## Text excerpt
My guess is that you may want to tweak your definition a bit and use
Definition aux1b ... := nat_ind ...

Definition aux1b n : forall m, n = m -> S n = S m :=
 nat_ind (fun n:nat => (forall m:nat, forall e:n=m, S n = S m))
         (fun m (e:O=m) => (@f_equal nat nat S O m e))
         (fun p (q: forall m:nat,
                            forall e:p = m, S p = S m) =>
                     (fun m2:nat =>
                     (fun e2:(S p)=m2 =>
                     (@f_equal nat nat S (S p) m2 e2))))
          n.

Note that have to write @f_equal due to implicit arguments. You can do a
bit more compactly by leveraging on Coq's type inference:

Definition aux1b n : forall m, n = m -> S n = S m :=
  nat_ind (fun n => forall m, n = m -> S n = S m)
          (fun       m => f_equal S (y:=m))
          (fun n ihn m => f_equal S (y:=m)) n.

Apart from this, IMHO may want to prove your goal using "rewrite"
instead of induction. This would be:

Definition aux1b (n m : nat) (e : n = m) : S n = S m :=
  match e with
  | eq_refl => eq_refl
  end.

or:

Definition aux1b n m : n = m -> S n = S m := @f_equal _ _ S _ m.

or:

Definition aux1b n m : n = m -> S n = S m := f_equal S (y:=m).

It seems is common for non experts to over use induction, indeed, it is
tempting to use it everywhere at the beginning. I take a different
approach: I try to avoid using induction at all costs, either by
encapsulating the induction in the most possible general lemma, or by
tweaking definitions not to be "obviously" recursive.

Best regards,
Emilio

## Dataset records
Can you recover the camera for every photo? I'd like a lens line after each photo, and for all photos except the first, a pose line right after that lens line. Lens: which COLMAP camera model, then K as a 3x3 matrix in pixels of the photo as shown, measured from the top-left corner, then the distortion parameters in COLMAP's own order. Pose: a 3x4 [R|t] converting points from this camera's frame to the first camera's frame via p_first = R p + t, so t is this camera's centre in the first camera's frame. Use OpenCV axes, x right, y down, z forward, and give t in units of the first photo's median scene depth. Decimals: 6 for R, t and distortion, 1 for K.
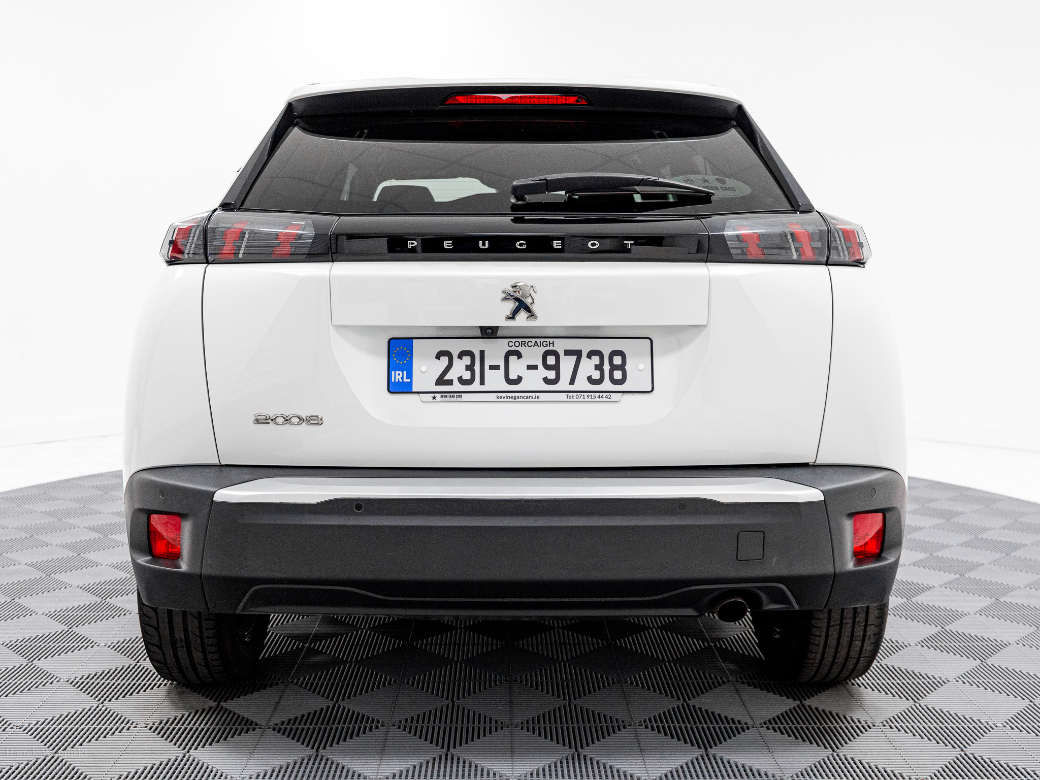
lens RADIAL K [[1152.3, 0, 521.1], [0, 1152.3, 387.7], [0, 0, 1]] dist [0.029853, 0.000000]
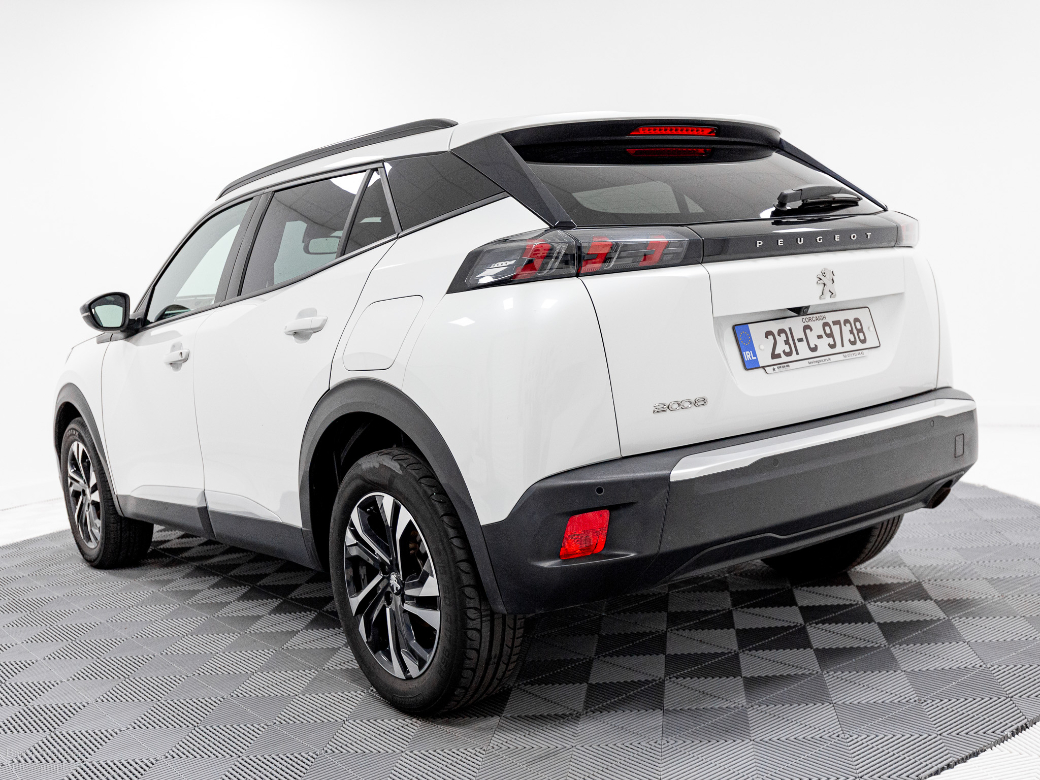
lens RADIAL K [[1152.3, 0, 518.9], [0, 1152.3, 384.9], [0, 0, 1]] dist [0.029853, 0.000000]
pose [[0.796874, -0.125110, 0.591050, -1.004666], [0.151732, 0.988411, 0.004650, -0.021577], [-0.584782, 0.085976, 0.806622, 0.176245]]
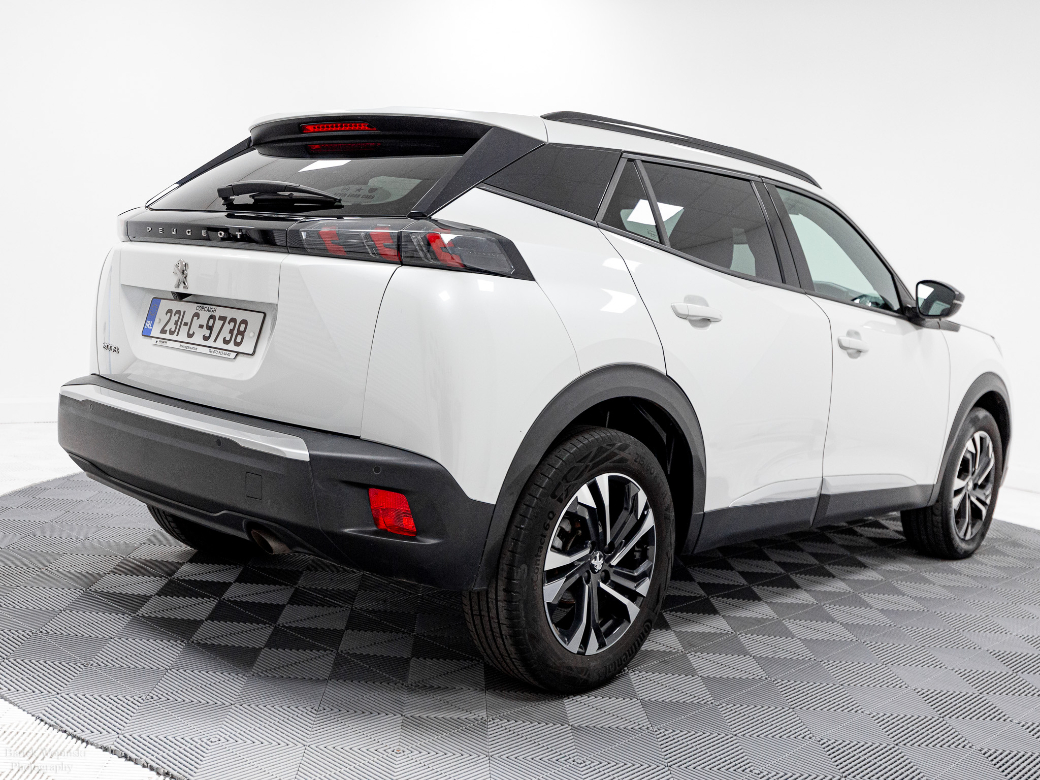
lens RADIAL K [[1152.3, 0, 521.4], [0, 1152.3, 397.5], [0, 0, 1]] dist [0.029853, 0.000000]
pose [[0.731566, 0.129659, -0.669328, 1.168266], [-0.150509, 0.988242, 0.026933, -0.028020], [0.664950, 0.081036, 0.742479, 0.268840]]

## Problem set
(1) Translate this sentence from the Coq forum post into Spanish: "I take a different approach: I try to avoid using induction at all costs, either by encapsulating the induction in the most possible general lemma, or by tweaking definitions not to be "obviously" recursive."
(2) The Coq forum post gives several definitions of aux1b. Write out each one that does not use nat_ind.

## Task-by-task outputs
(1) Adopto un enfoque diferente: intento evitar el uso de la inducción a toda costa, ya sea encapsulando la inducción en el lema más general posible, o modificando las definiciones para que no sean "obviamente" recursivas.

(2)
Definition aux1b (n m : nat) (e : n = m) : S n = S m :=
  match e with
  | eq_refl => eq_refl
  end.

Definition aux1b n m : n = m -> S n = S m := @f_equal _ _ S _ m.

Definition aux1b n m : n = m -> S n = S m := f_equal S (y:=m).